### ASSIGNMENT
Write out every record below exactly as it appears, omitting the pictures.

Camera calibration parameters
☆ ☆ ☆ ☆

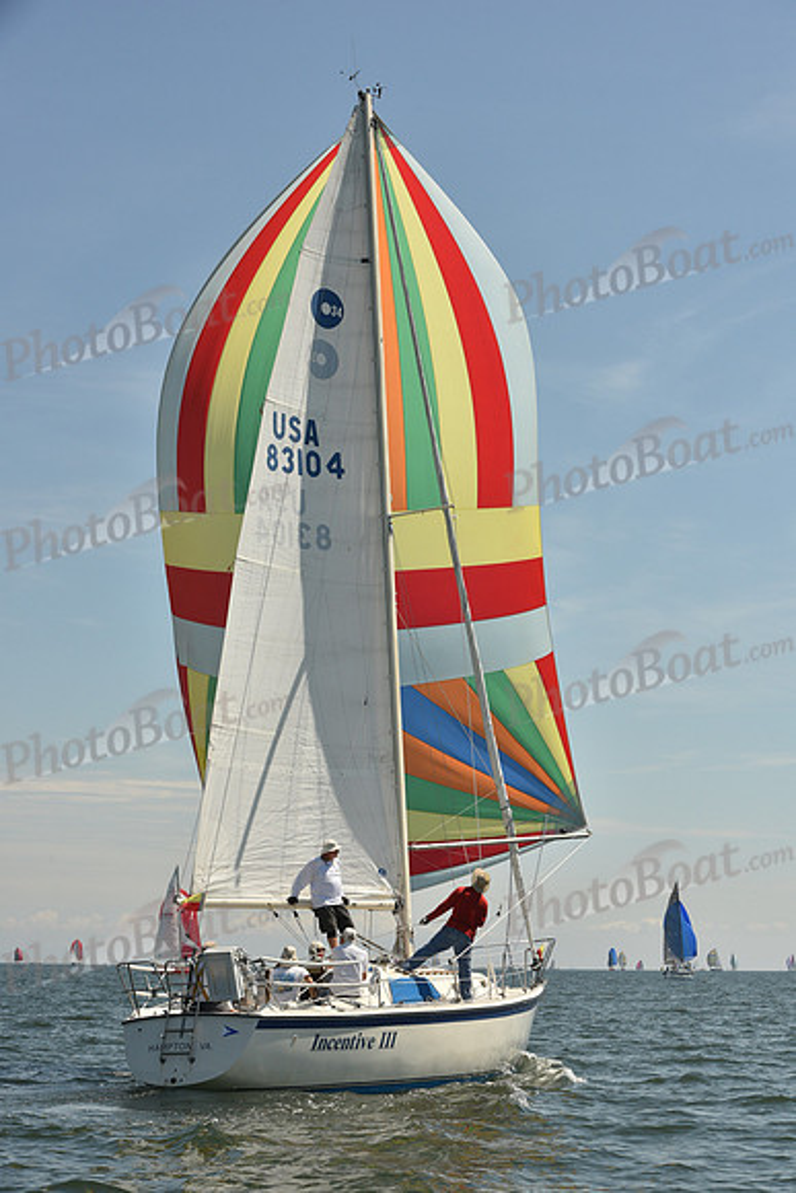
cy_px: 596
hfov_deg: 19.5
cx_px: 398
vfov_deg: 28.8
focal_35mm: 70
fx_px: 2320
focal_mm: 70
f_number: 10
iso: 320
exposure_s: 1/1250
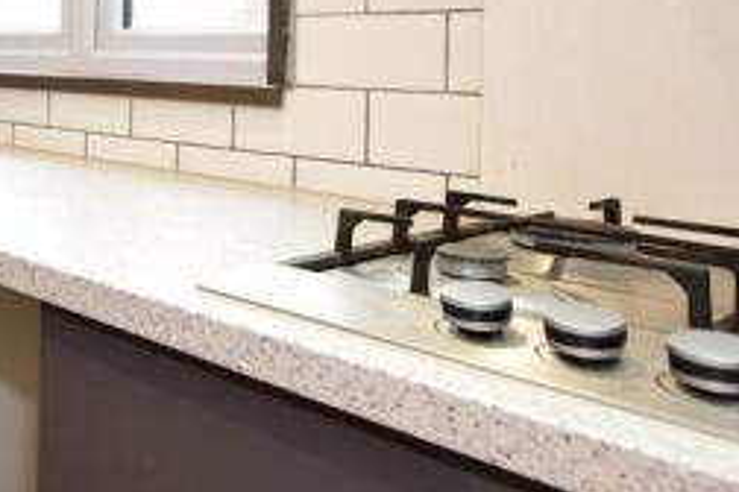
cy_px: 60
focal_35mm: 39
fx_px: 801
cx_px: -173
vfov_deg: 32.7
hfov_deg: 36.5
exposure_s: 1/13
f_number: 8
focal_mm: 10
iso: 500
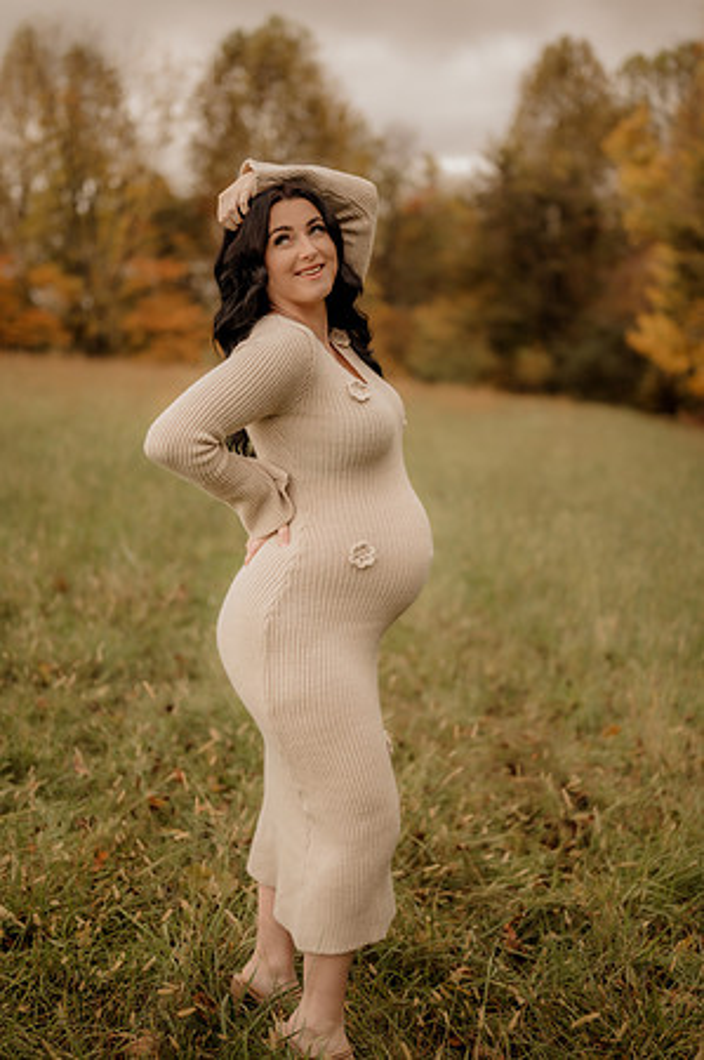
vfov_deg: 39.6
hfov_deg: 26.9
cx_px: 352
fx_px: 1470
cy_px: 530
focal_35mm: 50
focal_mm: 50
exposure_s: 1/320
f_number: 1.8
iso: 200
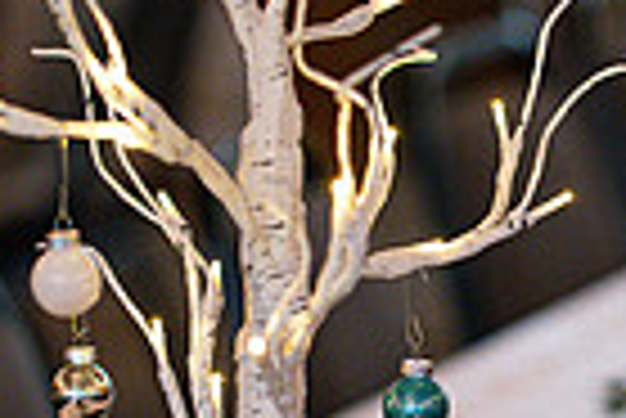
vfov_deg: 3.9
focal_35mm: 354
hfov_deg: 5.8
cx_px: 594
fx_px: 6162
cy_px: 263
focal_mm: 85
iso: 800
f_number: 2.8
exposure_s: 1/200
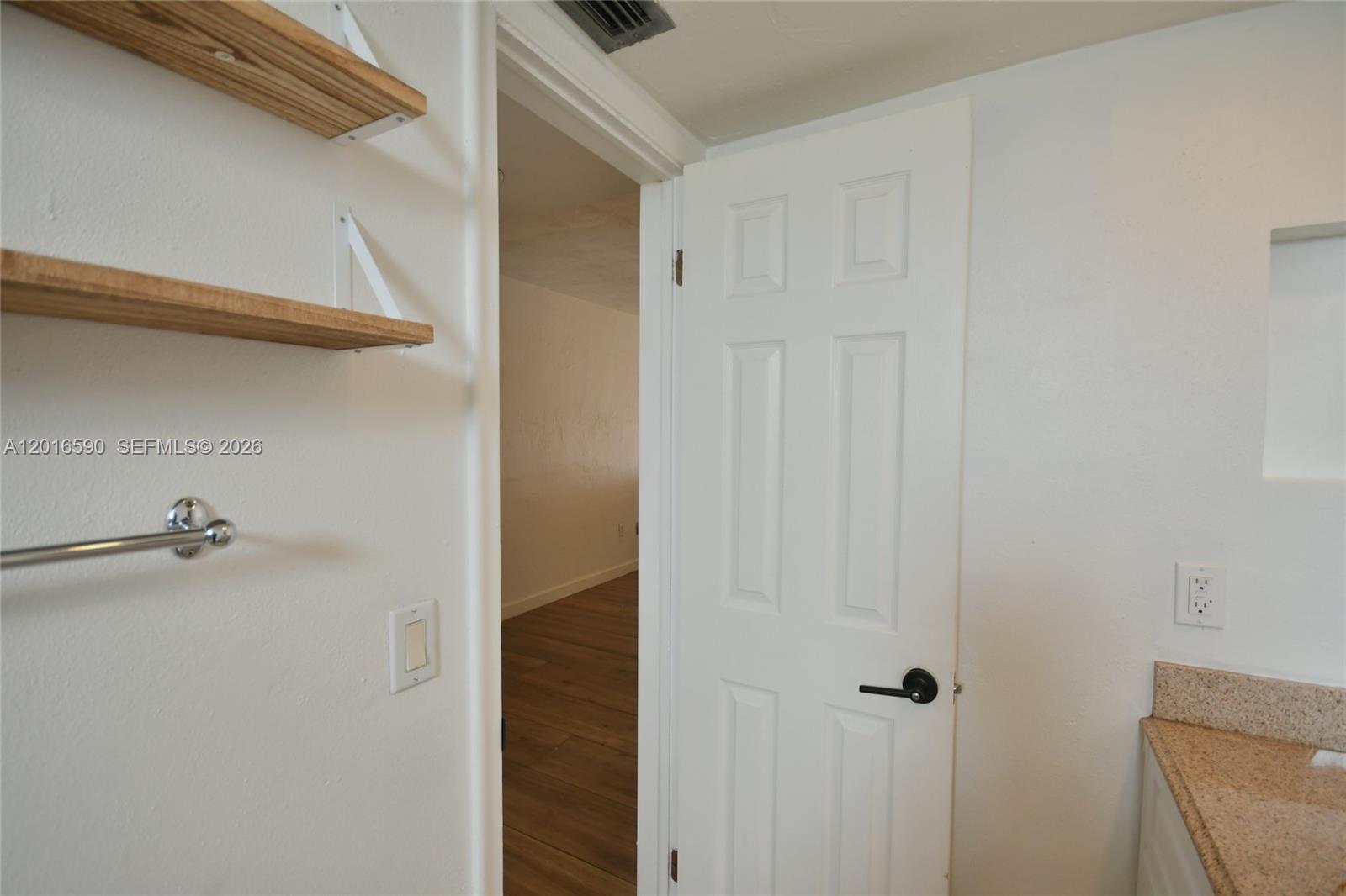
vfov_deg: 77.3
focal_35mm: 15
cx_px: 673
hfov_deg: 100.4
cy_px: 448
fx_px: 561
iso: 720
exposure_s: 1/100
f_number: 4
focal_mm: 10
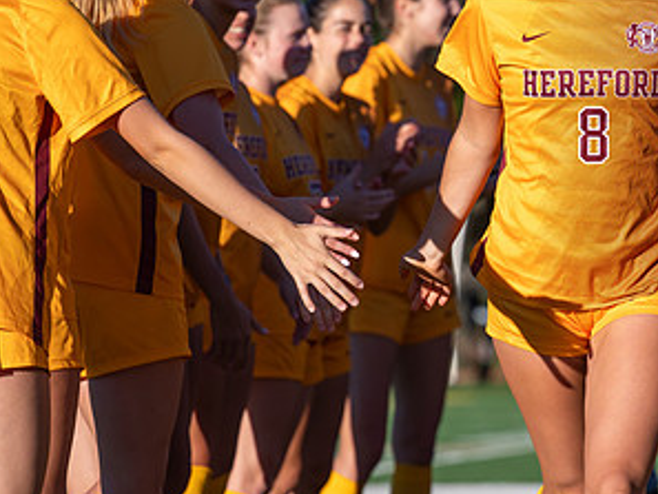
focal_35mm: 280
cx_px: 518
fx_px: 5325
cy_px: 110
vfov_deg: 5.3
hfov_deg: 7.1
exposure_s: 1/2000
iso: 80
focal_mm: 105
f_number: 2.8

☆ ☆ ☆ ☆

### COMPLETED EXERCISE
cy_px: 596
hfov_deg: 19.5
cx_px: 398
vfov_deg: 28.8
focal_35mm: 70
fx_px: 2320
focal_mm: 70
f_number: 10
iso: 320
exposure_s: 1/1250
cy_px: 60
focal_35mm: 39
fx_px: 801
cx_px: -173
vfov_deg: 32.7
hfov_deg: 36.5
exposure_s: 1/13
f_number: 8
focal_mm: 10
iso: 500
vfov_deg: 39.6
hfov_deg: 26.9
cx_px: 352
fx_px: 1470
cy_px: 530
focal_35mm: 50
focal_mm: 50
exposure_s: 1/320
f_number: 1.8
iso: 200
vfov_deg: 3.9
focal_35mm: 354
hfov_deg: 5.8
cx_px: 594
fx_px: 6162
cy_px: 263
focal_mm: 85
iso: 800
f_number: 2.8
exposure_s: 1/200
vfov_deg: 77.3
focal_35mm: 15
cx_px: 673
hfov_deg: 100.4
cy_px: 448
fx_px: 561
iso: 720
exposure_s: 1/100
f_number: 4
focal_mm: 10
focal_35mm: 280
cx_px: 518
fx_px: 5325
cy_px: 110
vfov_deg: 5.3
hfov_deg: 7.1
exposure_s: 1/2000
iso: 80
focal_mm: 105
f_number: 2.8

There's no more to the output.